Visualization of actual and predicted earnings.

In [34]:
y_predict = lr.predict(x_test)
In [35]:
# visualization of actual vs. predicted value
plt.figure(figsize=(8, 6)) 

# y_test is 20% of our data
plt.scatter(y_test, y_predict, alpha=0.4, color = 'red')
plt.title("Actual Vs. Predicted Winnings")
plt.xlabel("Actual Winnings")
plt.ylabel("Predicted Winnings")
Out[35]:
Text(0, 0.5, 'Predicted Winnings')
In [36]:
# show/hide code
a = y_test.values.reshape(-1,1).flatten()
b = y_predict.flatten()
diff = (b - a)

sim_data={"Actual Winnings":a, 'Predicted Winnings':b, 'Difference':np.round(diff,2)}

sim_data=pd.DataFrame(sim_data)

# Showing first 5 rows
sim_data.head(5)
Out[36]:
Actual Winnings Predicted Winnings Difference
0 492583 486891.437854 -5691.56
1 53210 24305.827453 -28904.17
2 123905 94160.366388 -29744.63
3 93606 89217.295690 -4388.70
4 25260 43458.181254 18198.18

4.3 Model Test Run

Let say we have a very talented tennis player named Alyx. We extracted his gameplay record and save it in a variable alyx_stats.

  • What will be Alyx earning in a year with his statistical record below?
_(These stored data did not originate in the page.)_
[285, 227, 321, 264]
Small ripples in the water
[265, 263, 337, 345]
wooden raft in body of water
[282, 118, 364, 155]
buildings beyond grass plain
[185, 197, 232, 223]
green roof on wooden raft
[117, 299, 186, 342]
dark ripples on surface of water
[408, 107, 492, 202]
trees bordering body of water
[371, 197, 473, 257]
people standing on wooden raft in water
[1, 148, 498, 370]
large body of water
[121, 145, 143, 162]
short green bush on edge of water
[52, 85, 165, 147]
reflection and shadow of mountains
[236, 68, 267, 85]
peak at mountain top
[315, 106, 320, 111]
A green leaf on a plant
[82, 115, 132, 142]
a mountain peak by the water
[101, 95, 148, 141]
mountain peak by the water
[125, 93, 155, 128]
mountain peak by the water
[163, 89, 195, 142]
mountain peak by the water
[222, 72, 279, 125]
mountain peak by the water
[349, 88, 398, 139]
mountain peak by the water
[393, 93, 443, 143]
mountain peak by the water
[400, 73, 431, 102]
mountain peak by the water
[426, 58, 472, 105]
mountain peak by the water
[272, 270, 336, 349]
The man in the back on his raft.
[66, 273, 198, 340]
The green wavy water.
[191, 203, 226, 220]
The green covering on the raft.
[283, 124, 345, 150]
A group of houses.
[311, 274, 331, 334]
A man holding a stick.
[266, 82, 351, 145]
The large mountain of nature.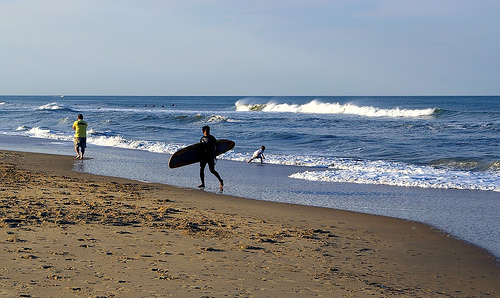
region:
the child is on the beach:
[251, 140, 261, 175]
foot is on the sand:
[242, 195, 336, 270]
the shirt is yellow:
[72, 118, 99, 137]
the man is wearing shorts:
[66, 115, 103, 169]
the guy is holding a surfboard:
[173, 113, 241, 211]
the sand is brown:
[31, 178, 198, 287]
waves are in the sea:
[238, 86, 394, 129]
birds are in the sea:
[131, 87, 189, 119]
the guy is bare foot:
[174, 120, 235, 192]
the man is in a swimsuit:
[152, 120, 247, 187]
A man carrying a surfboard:
[165, 123, 240, 198]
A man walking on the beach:
[68, 111, 92, 164]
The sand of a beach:
[3, 144, 494, 294]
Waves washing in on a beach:
[0, 123, 498, 256]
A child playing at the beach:
[242, 139, 272, 168]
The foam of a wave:
[232, 95, 442, 122]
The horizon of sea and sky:
[2, 85, 499, 102]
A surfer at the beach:
[165, 120, 240, 196]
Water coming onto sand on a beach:
[2, 145, 499, 260]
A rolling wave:
[221, 91, 443, 126]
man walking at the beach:
[41, 100, 125, 197]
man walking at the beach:
[51, 109, 109, 175]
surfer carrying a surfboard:
[185, 122, 248, 210]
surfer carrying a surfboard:
[172, 108, 261, 245]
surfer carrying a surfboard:
[138, 106, 253, 203]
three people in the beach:
[57, 99, 289, 214]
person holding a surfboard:
[164, 119, 241, 196]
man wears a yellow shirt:
[61, 106, 95, 164]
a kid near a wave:
[236, 129, 302, 174]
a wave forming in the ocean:
[39, 85, 488, 125]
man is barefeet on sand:
[63, 105, 93, 161]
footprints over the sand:
[6, 181, 346, 291]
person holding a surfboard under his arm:
[155, 116, 240, 191]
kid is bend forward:
[245, 136, 270, 166]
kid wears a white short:
[241, 136, 273, 173]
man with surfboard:
[166, 112, 235, 194]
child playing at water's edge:
[242, 140, 271, 166]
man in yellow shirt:
[66, 107, 93, 161]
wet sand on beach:
[0, 136, 495, 296]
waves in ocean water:
[3, 86, 496, 208]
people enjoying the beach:
[60, 99, 280, 193]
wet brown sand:
[1, 143, 351, 295]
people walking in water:
[54, 96, 275, 201]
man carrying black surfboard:
[167, 119, 244, 195]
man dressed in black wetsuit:
[169, 124, 238, 197]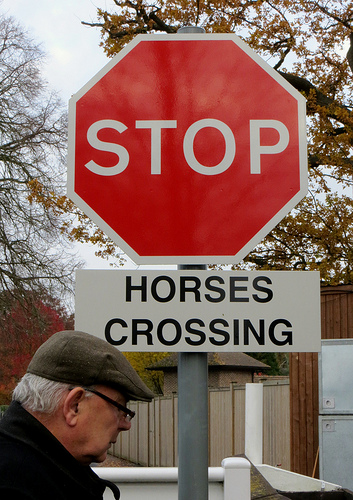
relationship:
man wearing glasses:
[0, 329, 156, 500] [68, 376, 152, 440]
Note: alyx_stats are based on df index number 465. We intentionaly copy this stats so that we can compare it to the real value in pur sim_data.

In [37]:
df[X_my_list].columns
Out[37]:
Index(['Year', 'BreakPointsFaced', 'BreakPointsOpportunities', 'DoubleFaults',
       'ServiceGamesPlayed', 'Wins', 'Ranking'],
      dtype='object')
In [39]:
# showing details for index 570
index_465 = df[df['Winnings'].isin([492583])]
index_465[['Year', 'BreakPointsFaced', 'BreakPointsOpportunities', 'DoubleFaults',
       'ServiceGamesPlayed', 'Wins', 'Ranking']]
Out[39]:
Year BreakPointsFaced BreakPointsOpportunities DoubleFaults ServiceGamesPlayed Wins Ranking
465 2015 284 252 84 450 16 24
In [40]:
alyx_record = [[2015, 284, 252, 84, 450 ,16 ,24]]
In [41]:
# # transform alyx_stats
alyx_record = scaler.transform(alyx_record)
alyx_record
Out[41]:
array([[ 0.55489652,  1.38014095,  1.15494622,  0.56674657,  1.08969239,
         0.75124826, -0.8924122 ]])
In [42]:
alyx_earning = lr.predict(alyx_record)
alyx_earning
Out[42]:
array([486891.4378537])
In [43]:
sim_data.iloc[[0]]
Out[43]:
Actual Winnings Predicted Winnings Difference
0 492583 486891.437854 -5691.56

5. Conclusion

We are comparing continuous features and for this dataset the best method for feature selection is to check for their correlations.

Summary:

  1. We build a preliminary linear regression with all the features included.
  2. Used various feature selection methods combined with our general knowledge to select the best features that most describe our target. Narrowed it down from 24 to just only 8 features.
  3. Re create our final linear regression model and compare it’s performance with our preliminary model.
  4. Finally, we evaluate and test run our final regression model and got an 89% r2 score on both training and testing dataset.